Artigo de Opinião

Dr. Mário Frota, Presidente emérito da apDC – Direito do Consumo, Coimbra

 

A OBSOLESCÊNCIA É CRIME EM FRANÇA

E, EM PORTUGAL, QUAL A USANÇA?

OBSOLESCÊNCIA PROGRAMADA,

Ardilosamente estabelecida,

É “trama” bem arquitectada

Pelos vis ‘tratantes’ desta “vida”…

 

Com efeito, a obsolescência programada, em França, constitui um crime com a correspondente moldura penal:

“É proibida a prática da obsolescência programada, que se define como a utilização de técnicas, incluindo programas informáticos, através das quais o responsável pela colocação de um produto no mercado procura deliberadamente reduzir o seu tempo de vida útil”. (Code de la Consommation: art.º L 441- 2)
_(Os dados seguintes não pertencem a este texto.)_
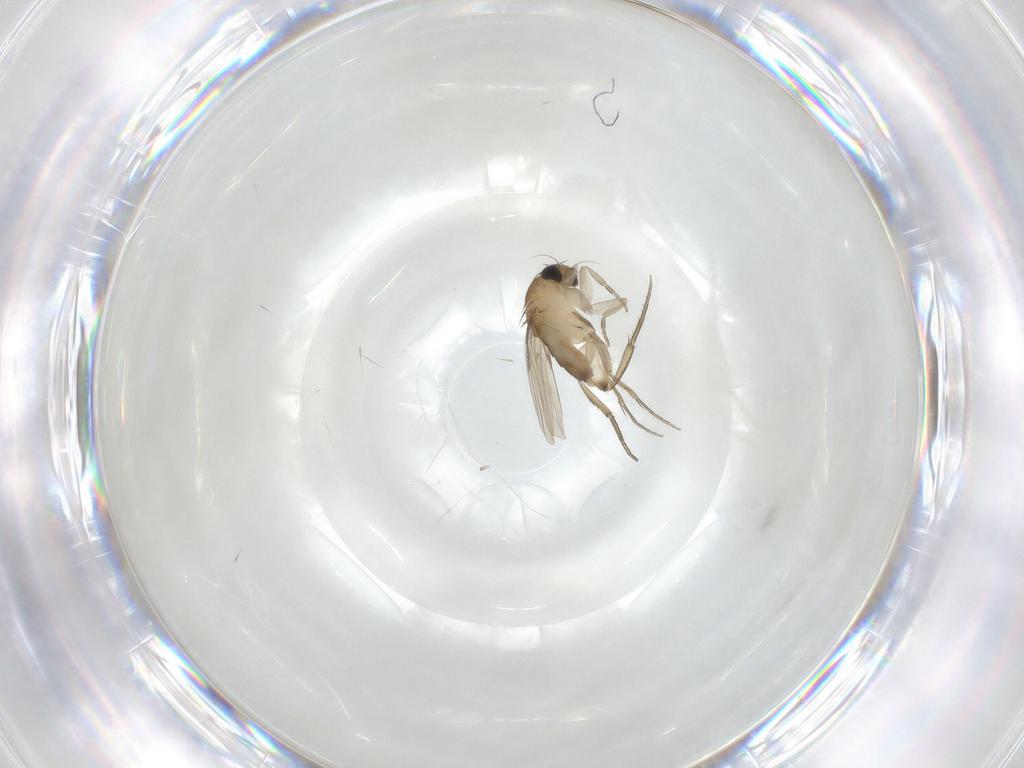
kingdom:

E desde 2015 que o é, cominando-se para uma tal factualidade pena de prisão de dois anos e multa de 300 euros, susceptível de atingir até 5% do volume de negócios da empresa e bem assim a interdição da actividade económica.

Porém, entre nós, em Portugal, a obsolescência não é crime.

O princípio da protecção dos interesses económicos do consumidor, com assento na Constituição da República, visa garantir o consumidor, em todos os actos de consumo, contra artifícios, sugestões e embustes susceptíveis de ocorrer mercado e, por conseguinte, de ofender a sua dignidade e prejudicar a sua bolsa.

E a proibição da obsolescência precoce como da programada tem desde 10 de Dezembro de 2021 (DL 109-G/2021) expressão na Lei-Quadro de Defesa do Consumidor, dada a redacção do n.º 7 do seu artigo 9.º (alterado a 04 de Julho em curso pela Lei 28/2023) , cuja vigência se protraiu para 28 de Maio de 2022:

“É vedada ao fornecedor de bens ou ao prestador de serviços a adopção de quaisquer técnicas que visem reduzir deliberadamente a duração de vida útil de um bem de consumo a fim de estimular ou aumentar a substituição de bens ou a renovação da prestação de serviços que inclua um bem de consumo.”

Este dispositivo refere-se à obsolescência programada, que constitui crime em determinados ordenamentos, como em França, como se aludira. E muito justificadamente.

E o que é a obsolescência programada?

É, na sua essência, a pré-determinação do ciclo de vida de um produto. Como se, ao nascer, se inscrevesse já, na sua matriz, a concreta data da sua morte. Como se no momento do lançamento no mercado, se fizesse acompanhar já de uma certidão de óbito…, com a data em que o produto entrega a ‘alma ao criador’.

A Nova Lei das Garantias, que entrou em vigor no 1.º de Janeiro de 2022, num artigo interpretativo da Lei-Quadro de Defesa do Consumidor (o 21), diz a propósito da disponibilidade de peças para que não haja descontinuidade dos bens:

“… o produtor é obrigado a disponibilizar as peças necessárias à reparação dos bens adquiridos pelo consumidor, durante o prazo de 10 anos após a colocação em mercado da última unidade do respectivo bem.”

“No momento da celebração do contrato, o fornecedor deve informar o consumidor da existência e duração da obrigação de disponibilização de peças aplicável e, no caso dos bens móveis sujeitos a registo, da existência e duração do dever de garantia de assistência pós-venda.”

Há que combater, denunciando, todas as situações que cheirem, que tresandem a obsolescência programada ou às manobras do comércio para substituir em vez de proporcionar a reparação.

Manobras que por aí abundam, de resto.

Urge porque a sustentabilidade o reclama veementemente… em nome, afinal, da vida! Tão simples quanto isso!

E nem sempre disso o vulgar dos mortais se apercebe, na voragem do consumo (a despeito das consabidas dificuldades de tantos!) e das novidades que aprisionam a bolsa e a tornam cativa.